Senator Bingaman reintroduces Rio Grande del Norte
Members of New Mexico’s congressional delegation led by U.S. Sen. Jeff Bingaman yesterday re-introduced legislation cosponsored by Sen. Tom Udall (D-NM) that would protect roughly 236,980 acres of the most scenic and ecologically significant lands in northern New Mexico. A House version was introduced by Rep. Ben Ray Lujan (D, NM-3), cosponsored by Rep. Martin Heinrich (D, NM-1).
The legislation, the Río Grande del Norte National Conservation Area Establishment Act (S. 667/H.R. 1241), would protect over 21,000 acres of Wilderness and roughly 236,980 acres as a National Conservation Area.
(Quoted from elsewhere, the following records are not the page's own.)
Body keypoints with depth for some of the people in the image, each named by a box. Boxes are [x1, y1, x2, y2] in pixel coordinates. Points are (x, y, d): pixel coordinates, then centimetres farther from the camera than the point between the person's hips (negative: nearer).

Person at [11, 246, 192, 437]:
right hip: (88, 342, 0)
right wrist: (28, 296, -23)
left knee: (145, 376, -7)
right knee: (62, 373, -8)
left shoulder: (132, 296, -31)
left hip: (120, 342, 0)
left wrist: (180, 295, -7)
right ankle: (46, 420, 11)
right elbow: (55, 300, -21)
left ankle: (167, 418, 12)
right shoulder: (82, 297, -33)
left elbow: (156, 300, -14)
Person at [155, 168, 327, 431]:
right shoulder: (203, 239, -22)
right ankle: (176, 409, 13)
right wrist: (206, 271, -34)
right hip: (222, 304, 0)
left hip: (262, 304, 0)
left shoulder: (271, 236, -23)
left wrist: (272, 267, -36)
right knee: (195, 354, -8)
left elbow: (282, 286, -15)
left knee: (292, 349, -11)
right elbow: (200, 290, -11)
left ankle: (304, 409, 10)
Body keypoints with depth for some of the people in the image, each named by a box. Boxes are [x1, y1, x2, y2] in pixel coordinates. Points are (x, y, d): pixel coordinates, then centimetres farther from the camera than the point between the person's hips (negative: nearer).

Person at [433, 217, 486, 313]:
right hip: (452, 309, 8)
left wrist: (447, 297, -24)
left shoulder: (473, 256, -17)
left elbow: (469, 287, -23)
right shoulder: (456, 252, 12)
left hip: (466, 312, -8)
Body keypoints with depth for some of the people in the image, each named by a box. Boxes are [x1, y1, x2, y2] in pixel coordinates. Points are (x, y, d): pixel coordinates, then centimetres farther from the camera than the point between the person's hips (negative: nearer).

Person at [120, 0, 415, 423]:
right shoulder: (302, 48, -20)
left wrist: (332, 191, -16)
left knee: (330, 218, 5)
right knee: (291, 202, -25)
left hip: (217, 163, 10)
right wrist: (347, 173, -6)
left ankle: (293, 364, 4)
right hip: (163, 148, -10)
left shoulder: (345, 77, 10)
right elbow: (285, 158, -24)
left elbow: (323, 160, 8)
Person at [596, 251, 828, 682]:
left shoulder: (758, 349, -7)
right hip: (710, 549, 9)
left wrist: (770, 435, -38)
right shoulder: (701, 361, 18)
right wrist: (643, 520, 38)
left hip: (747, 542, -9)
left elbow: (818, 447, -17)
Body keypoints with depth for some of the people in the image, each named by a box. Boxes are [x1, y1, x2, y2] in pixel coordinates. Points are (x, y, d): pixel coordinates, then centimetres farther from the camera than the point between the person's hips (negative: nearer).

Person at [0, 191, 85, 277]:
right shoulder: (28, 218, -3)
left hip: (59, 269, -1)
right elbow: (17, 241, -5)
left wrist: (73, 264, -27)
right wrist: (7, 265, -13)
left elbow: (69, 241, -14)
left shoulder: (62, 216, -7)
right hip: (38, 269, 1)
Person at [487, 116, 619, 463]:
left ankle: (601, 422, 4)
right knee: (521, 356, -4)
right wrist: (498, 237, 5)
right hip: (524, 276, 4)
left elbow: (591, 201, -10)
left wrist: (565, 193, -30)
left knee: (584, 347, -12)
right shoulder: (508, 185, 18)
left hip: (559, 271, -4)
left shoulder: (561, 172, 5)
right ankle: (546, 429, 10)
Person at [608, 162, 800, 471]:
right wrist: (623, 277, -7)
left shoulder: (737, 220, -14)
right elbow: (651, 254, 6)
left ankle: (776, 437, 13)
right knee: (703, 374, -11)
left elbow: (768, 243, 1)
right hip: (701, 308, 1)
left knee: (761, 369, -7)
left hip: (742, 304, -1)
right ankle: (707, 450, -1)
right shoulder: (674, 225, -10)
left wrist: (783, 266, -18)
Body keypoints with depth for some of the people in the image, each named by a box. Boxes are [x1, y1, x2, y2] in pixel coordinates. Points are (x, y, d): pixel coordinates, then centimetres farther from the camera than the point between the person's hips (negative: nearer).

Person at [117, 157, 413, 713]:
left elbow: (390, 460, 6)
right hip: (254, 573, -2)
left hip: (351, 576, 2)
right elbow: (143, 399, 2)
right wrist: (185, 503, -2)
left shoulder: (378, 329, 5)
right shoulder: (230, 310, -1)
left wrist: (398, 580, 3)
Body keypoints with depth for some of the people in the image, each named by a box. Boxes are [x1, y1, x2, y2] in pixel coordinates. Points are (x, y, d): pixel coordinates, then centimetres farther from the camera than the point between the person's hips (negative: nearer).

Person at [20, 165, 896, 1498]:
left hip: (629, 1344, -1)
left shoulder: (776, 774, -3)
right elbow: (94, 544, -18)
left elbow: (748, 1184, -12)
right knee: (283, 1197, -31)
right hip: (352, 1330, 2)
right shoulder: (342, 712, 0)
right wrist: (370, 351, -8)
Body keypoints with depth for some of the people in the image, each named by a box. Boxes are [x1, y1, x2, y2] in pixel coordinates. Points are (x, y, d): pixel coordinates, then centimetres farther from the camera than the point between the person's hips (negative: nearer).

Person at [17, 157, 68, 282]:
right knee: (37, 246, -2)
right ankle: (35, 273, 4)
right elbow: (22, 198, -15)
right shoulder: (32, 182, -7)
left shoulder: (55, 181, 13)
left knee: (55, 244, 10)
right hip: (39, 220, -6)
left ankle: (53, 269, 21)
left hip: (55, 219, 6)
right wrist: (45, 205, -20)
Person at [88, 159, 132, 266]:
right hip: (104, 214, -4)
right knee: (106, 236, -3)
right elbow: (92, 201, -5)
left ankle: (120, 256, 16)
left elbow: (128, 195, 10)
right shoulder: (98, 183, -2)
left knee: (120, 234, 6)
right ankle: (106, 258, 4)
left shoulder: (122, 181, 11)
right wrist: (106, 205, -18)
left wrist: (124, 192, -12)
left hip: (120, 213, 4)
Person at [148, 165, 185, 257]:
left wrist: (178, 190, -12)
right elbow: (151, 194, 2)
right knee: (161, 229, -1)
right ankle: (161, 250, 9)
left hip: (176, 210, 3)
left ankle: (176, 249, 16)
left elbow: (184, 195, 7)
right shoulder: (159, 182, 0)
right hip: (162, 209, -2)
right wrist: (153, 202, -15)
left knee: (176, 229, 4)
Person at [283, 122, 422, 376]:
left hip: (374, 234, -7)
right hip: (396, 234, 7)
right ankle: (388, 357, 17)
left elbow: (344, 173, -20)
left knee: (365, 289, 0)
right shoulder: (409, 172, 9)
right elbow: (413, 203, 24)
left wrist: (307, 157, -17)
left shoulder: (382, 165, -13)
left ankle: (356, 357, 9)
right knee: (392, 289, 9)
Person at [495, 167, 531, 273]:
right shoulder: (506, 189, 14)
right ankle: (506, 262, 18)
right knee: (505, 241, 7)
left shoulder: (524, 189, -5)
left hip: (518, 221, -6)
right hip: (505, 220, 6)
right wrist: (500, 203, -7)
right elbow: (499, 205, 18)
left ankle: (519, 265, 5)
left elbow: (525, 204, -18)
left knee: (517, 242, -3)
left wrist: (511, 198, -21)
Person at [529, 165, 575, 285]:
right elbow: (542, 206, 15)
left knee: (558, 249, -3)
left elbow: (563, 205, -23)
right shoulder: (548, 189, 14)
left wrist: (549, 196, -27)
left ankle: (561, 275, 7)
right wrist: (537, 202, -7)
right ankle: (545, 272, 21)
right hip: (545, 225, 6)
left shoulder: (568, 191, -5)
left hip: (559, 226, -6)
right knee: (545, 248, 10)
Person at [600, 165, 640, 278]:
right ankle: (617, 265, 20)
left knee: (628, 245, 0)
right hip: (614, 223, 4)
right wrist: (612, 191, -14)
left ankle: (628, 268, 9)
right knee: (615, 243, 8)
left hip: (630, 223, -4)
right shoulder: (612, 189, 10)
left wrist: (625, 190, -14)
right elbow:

It would ensure protection of some of the most ecologically significant lands in the state of New Mexico and help secure traditional ways of life in Northern New Mexico for local residents as well as hunters, ranchers, and outfitters. The legislation was first introduced in April 2009, but did not pass before the 111th Congress adjourned.
One of the most striking features of the area is Ute Mountain, the highest point on New Mexico Bureau of Land Management land. Ute rises up from the surrounding sage plain to an elevation of 10,093 feet.
The legislation would protect the upper reaches of the Rio Grande Gorge, known as one of the world’s great avian migratory routes. Eagles, falcons and hawks nest on the walls of the Gorge and numerous species -- including majestic sandhill cranes -- migrate through the area. Wilderness protection assures the ecological future of these incredible birds, as well as important game species like pronghorn and elk.
The legislation would also safeguard world-class recreation opportunities, such as hiking, hunting and fishing. Grazing and vehicle and utility access would continue in already-existing areas, and water rights would not be affected.
“This important bill would keep New Mexico’s most treasured natural resource pristine and protected,” said Michael Casaus, the New Mexico State Director at The Wilderness Society. “The El Río Grande Del Norte National Conservation Area Establishment Act would protect our wild lands that New Mexico communities have enjoyed for generations.”
Through efforts with our local partners -- such as New Mexico Wilderness Alliance and New Mexico Wildlife Federation, hunters and anglers, business leaders and outfitters and state and federal elected officials --The Wilderness Society hopes to see the Río Grande Del Norte National Conservation Area Establishment Act finally enacted this Congress to protect our lands and waters for New Mexico’s future.